Wollen Sie arbeiten, bis Sie 67 sind? 

— Rente mit 65, mit 67 oder gar mit 69? Tatsache ist: Um die Rentner von morgen versorgen zu können, müssen die Arbeitnehmer immer länger in die Rentenkassen einzahlen. Private Vorsorge ist wichtiger denn je.

(Stand: März 2010)

Fotografie: Pixland

Die Deutschen werden immer älter – und immer weniger Menschen finanzieren mit ihren Einkünften die gesetzliche Rente. Damit Arbeitnehmer zum Ausgleich länger in die Rentenkassen einzahlen, hatte die Regierung schon im Jahr 2007 das Renteneintrittsalter von 65 auf 67 Jahre angehoben. Zwei Jahre später, im Zuge der letzten Rentenerhöhung 2009, hat die Bundesbank nachgerechnet: Wenn es beim derzeitigen Rentenniveau bleiben soll, müssen die Menschen künftig sogar mindestens bis zum 69. Lebensjahr arbeiten.

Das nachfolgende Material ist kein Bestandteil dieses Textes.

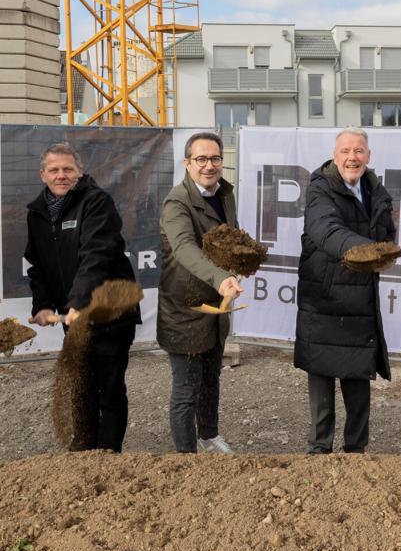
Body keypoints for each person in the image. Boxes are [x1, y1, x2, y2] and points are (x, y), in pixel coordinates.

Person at [25, 142, 139, 452]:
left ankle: (108, 454)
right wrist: (44, 305)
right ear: (43, 174)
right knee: (82, 386)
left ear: (80, 172)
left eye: (67, 169)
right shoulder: (36, 213)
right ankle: (85, 453)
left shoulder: (97, 202)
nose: (61, 175)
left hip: (110, 313)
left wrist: (76, 302)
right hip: (75, 319)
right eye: (54, 170)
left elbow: (96, 255)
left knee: (109, 387)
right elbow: (37, 266)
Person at [294, 127, 396, 454]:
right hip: (324, 300)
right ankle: (318, 453)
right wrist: (371, 252)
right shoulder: (320, 190)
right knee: (322, 387)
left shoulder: (378, 192)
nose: (352, 157)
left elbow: (387, 237)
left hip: (360, 303)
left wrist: (385, 253)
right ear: (335, 156)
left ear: (369, 156)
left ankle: (355, 454)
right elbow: (326, 231)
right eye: (345, 152)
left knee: (358, 386)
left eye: (359, 151)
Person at [157, 131, 242, 454]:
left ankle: (209, 436)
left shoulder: (225, 195)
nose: (209, 165)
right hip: (185, 308)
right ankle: (185, 456)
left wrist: (238, 266)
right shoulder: (177, 202)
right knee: (185, 389)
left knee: (211, 379)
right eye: (201, 159)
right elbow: (184, 248)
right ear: (187, 163)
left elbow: (227, 243)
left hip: (216, 306)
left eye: (215, 159)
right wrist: (221, 278)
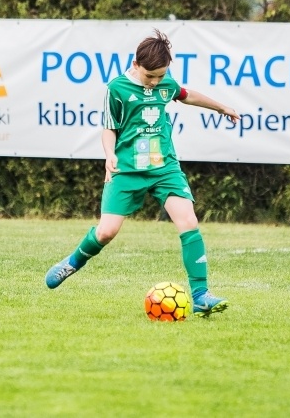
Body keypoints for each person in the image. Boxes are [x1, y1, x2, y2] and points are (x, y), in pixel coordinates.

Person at [45, 29, 241, 317]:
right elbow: (109, 128)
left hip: (164, 167)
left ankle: (200, 295)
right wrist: (110, 154)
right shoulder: (117, 89)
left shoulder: (165, 84)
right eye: (151, 76)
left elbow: (186, 95)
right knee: (106, 231)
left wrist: (221, 107)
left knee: (188, 220)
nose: (156, 82)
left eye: (161, 76)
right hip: (127, 169)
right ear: (136, 64)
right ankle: (72, 262)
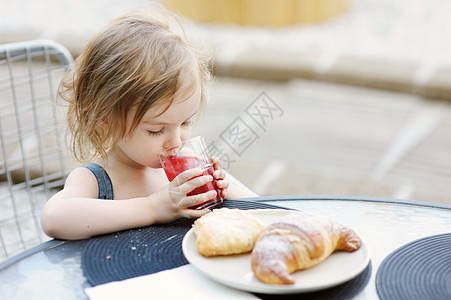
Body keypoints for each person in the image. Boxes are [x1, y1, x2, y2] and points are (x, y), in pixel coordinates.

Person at [41, 8, 257, 240]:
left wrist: (223, 191)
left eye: (186, 122)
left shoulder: (185, 167)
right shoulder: (96, 180)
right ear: (103, 118)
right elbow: (54, 218)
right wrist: (153, 208)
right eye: (156, 130)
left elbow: (261, 206)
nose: (176, 141)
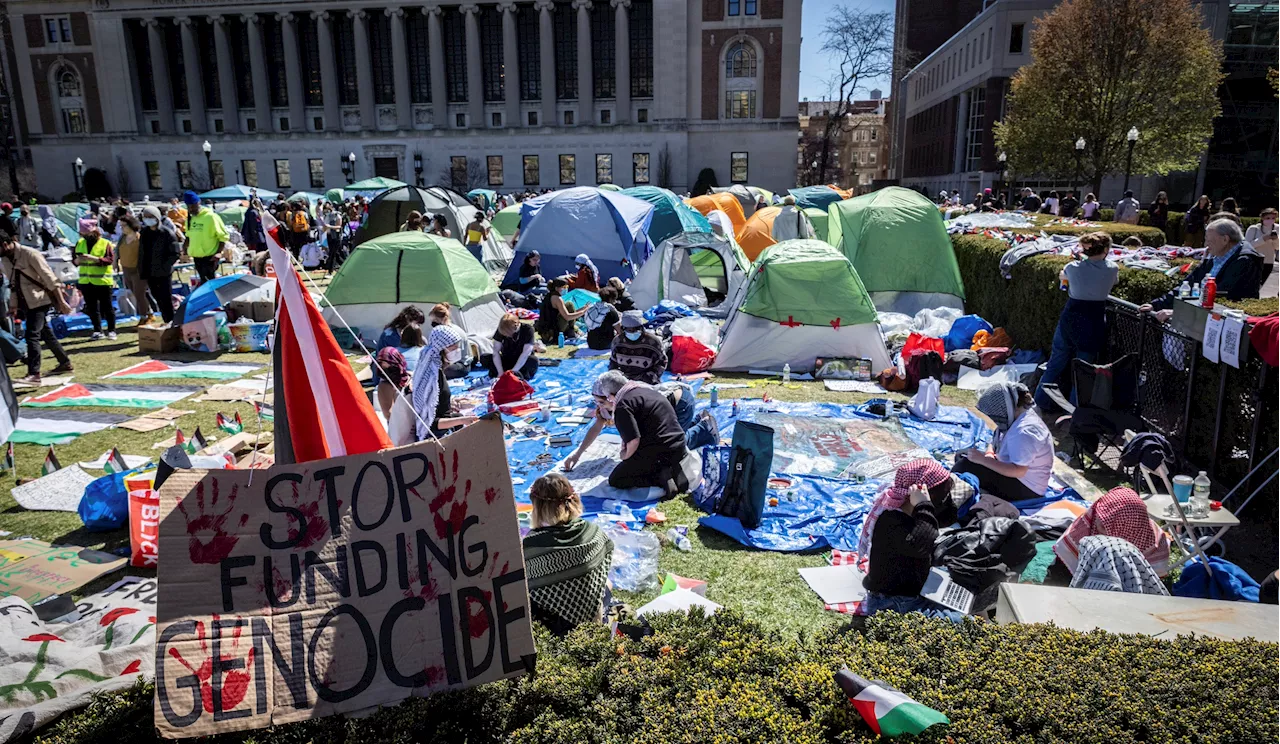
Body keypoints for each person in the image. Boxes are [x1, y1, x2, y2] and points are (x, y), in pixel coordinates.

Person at [858, 459, 966, 621]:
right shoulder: (891, 521)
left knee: (959, 584)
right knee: (963, 621)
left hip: (910, 591)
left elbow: (946, 518)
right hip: (892, 603)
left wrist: (924, 506)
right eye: (941, 497)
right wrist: (924, 505)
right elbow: (922, 545)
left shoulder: (909, 512)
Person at [565, 370, 688, 496]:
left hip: (660, 451)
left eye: (602, 402)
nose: (601, 407)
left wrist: (625, 456)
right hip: (679, 446)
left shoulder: (622, 405)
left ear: (610, 396)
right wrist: (577, 454)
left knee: (617, 479)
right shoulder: (644, 390)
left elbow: (634, 441)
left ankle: (661, 476)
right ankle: (671, 468)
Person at [1034, 232, 1119, 411]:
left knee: (1055, 363)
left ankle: (1038, 403)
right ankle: (1074, 412)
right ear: (1105, 250)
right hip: (1094, 320)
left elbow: (1065, 278)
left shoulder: (1072, 267)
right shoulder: (1112, 268)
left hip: (1071, 317)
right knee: (1083, 371)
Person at [522, 473, 614, 635]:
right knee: (607, 583)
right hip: (595, 615)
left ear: (539, 508)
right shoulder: (592, 531)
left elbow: (528, 585)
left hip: (562, 629)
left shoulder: (532, 545)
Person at [1046, 487, 1170, 587]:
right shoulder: (1089, 522)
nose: (1096, 522)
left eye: (1106, 524)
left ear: (1126, 529)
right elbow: (1061, 566)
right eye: (1099, 516)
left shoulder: (1155, 544)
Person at [1143, 218, 1263, 319]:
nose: (1206, 244)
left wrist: (1180, 313)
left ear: (1225, 240)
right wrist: (1156, 305)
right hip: (1201, 316)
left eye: (1209, 240)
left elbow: (1220, 297)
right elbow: (1189, 283)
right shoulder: (1217, 255)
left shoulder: (1244, 261)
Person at [954, 382, 1054, 503]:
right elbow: (996, 437)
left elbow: (1019, 470)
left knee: (964, 465)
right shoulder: (1018, 416)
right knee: (963, 455)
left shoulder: (1025, 432)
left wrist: (984, 460)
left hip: (1027, 488)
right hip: (1013, 472)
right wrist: (989, 453)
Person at [1, 237, 73, 384]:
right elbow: (13, 285)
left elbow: (49, 278)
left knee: (32, 335)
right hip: (26, 301)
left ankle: (34, 373)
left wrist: (61, 302)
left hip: (41, 299)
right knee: (46, 333)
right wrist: (13, 306)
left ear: (5, 244)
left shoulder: (30, 254)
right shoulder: (6, 259)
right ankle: (64, 362)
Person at [393, 324, 478, 444]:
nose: (457, 351)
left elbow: (436, 403)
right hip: (438, 439)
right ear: (442, 348)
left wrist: (451, 403)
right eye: (453, 348)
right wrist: (464, 420)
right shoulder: (431, 378)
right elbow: (430, 424)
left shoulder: (434, 369)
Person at [73, 217, 116, 340]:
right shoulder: (79, 243)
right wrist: (78, 260)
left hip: (102, 280)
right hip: (86, 281)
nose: (83, 235)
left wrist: (93, 259)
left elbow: (109, 260)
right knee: (92, 308)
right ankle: (98, 330)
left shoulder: (105, 243)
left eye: (85, 232)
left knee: (107, 307)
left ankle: (112, 330)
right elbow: (74, 261)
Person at [138, 206, 179, 325]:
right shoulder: (144, 233)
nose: (148, 220)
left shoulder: (167, 233)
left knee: (165, 298)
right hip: (149, 271)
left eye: (151, 217)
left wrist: (165, 267)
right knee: (156, 297)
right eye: (146, 217)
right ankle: (167, 319)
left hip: (164, 272)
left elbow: (175, 253)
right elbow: (142, 253)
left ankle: (171, 321)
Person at [182, 191, 228, 284]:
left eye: (193, 206)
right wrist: (184, 247)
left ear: (198, 203)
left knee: (209, 282)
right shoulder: (190, 219)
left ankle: (213, 298)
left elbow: (223, 236)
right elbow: (188, 235)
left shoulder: (211, 217)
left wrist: (219, 252)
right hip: (197, 256)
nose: (191, 209)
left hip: (210, 256)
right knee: (204, 281)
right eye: (189, 206)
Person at [609, 311, 666, 384]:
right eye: (629, 330)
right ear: (623, 329)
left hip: (647, 382)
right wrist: (616, 377)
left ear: (641, 327)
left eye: (636, 329)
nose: (632, 332)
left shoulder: (654, 342)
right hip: (624, 381)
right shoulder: (617, 342)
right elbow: (613, 362)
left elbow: (662, 362)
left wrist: (651, 376)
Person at [116, 214, 149, 324]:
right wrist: (115, 263)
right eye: (120, 226)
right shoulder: (122, 238)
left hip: (138, 270)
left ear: (131, 225)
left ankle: (144, 317)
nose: (122, 228)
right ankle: (149, 312)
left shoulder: (140, 238)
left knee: (139, 294)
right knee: (135, 293)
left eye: (124, 226)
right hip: (126, 269)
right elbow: (117, 251)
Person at [427, 302, 474, 377]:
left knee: (438, 370)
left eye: (434, 321)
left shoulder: (454, 333)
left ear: (442, 319)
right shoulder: (442, 331)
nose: (433, 324)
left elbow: (454, 358)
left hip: (461, 365)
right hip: (450, 361)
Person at [534, 278, 587, 343]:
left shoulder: (550, 295)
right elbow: (567, 316)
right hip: (552, 332)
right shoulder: (557, 299)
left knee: (569, 305)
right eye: (564, 287)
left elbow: (570, 312)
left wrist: (583, 308)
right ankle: (571, 331)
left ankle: (571, 331)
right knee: (570, 306)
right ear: (556, 288)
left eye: (567, 287)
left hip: (546, 329)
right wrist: (583, 312)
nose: (566, 289)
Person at [488, 312, 538, 380]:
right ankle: (504, 372)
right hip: (507, 358)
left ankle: (518, 373)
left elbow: (526, 353)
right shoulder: (502, 329)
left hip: (522, 360)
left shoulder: (528, 329)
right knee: (485, 358)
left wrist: (514, 371)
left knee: (533, 360)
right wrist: (500, 372)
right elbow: (496, 351)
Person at [1244, 207, 1278, 285]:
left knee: (1262, 284)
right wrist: (1263, 239)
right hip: (1254, 261)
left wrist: (1276, 239)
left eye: (1273, 218)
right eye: (1268, 218)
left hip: (1268, 261)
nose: (1270, 220)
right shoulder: (1254, 229)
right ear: (1262, 217)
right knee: (1252, 283)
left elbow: (1277, 247)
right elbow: (1248, 246)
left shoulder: (1277, 228)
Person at [585, 286, 621, 350]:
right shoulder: (611, 311)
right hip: (606, 344)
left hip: (591, 343)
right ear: (611, 299)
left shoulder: (592, 308)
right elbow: (620, 332)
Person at [322, 201, 345, 272]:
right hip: (329, 236)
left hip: (336, 236)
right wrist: (324, 228)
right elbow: (324, 228)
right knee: (336, 254)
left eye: (328, 208)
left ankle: (330, 271)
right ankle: (345, 265)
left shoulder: (337, 215)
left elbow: (339, 227)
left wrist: (330, 226)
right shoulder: (326, 216)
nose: (327, 210)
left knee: (332, 254)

Rentner von morgen: Minusgeschäft
Wie wichtig weitere Rentenreformen sind, zeigt ein Blick in die Zukunft: Wer als Arbeitnehmer die Deutsche Rentenversicherung (DRV) um seine Rentenberechnung bittet, erkennt den dringenden Handlungsbedarf. So muss ein heute 36-Jähriger, der im Jahr 2040 mit 67 Jahren in Rente geht, trotz längerer Arbeitszeit und stetig steigender Rentenbeiträge mit einer deutlich geringeren Verzinsung (minus 0,7 Prozent) seiner eingezahlten Beiträge rechnen als ein Arbeitnehmer, der bereits heute in Rente geht (3,5 Prozent).

Zuschüsse vom Staat nutzen
Die Möglichkeiten der ergänzenden privaten Vorsorge sind vielseitig – und besonders attraktiv, weil der Staat das Vorsorgesparen fördert. „Es gibt kein Land auf der Welt, das seine Bevölkerung bei der privaten Altersvorsorge so umfassend von Steuern und Beiträgen freistellt und mit staatlichen Zuschüssen fördert wie Deutschland“, sagt auch Walter Riester, ehemaliger Arbeits- und Sozialminister (SPD).

Rund 13 Millionen Deutsche nutzen bereits die 2001 von ihm eingeführte staatlich geförderte Riester-Rente. MLP bietet seinen Kunden neben der Riester- Rente ein großes Spektrum an Vorsorgemöglichkeiten – von der steuerbegünstigten Basis-Rente oder der betrieblichen Altersvorsorge bis hin zu privaten Lebens- und Rentenversicherungen (siehe Grafik).

Je früher Sparer mit privater Zusatzvorsorge beginnen, desto mehr profitieren sie vom langfristigen Anlagehorizont. „Ob Selbstständiger oder Arbeitnehmer, für jeden Kundenbedarf gibt es ein passendes und flexibles Vorsorgekonzept“, sagt Miriam Michelsen, Bereichsleiterin Vorsorge bei MLP. Außerdem lassen sich die einzelnen Bausteine clever kombinieren: „Wer etwa die Basis-Rente mit einer Versicherung gegen Berufsunfähigkeit verbindet, kann auch die Beiträge für den Zusatzbaustein steuerlich absetzen“, so Miriam Michelsen.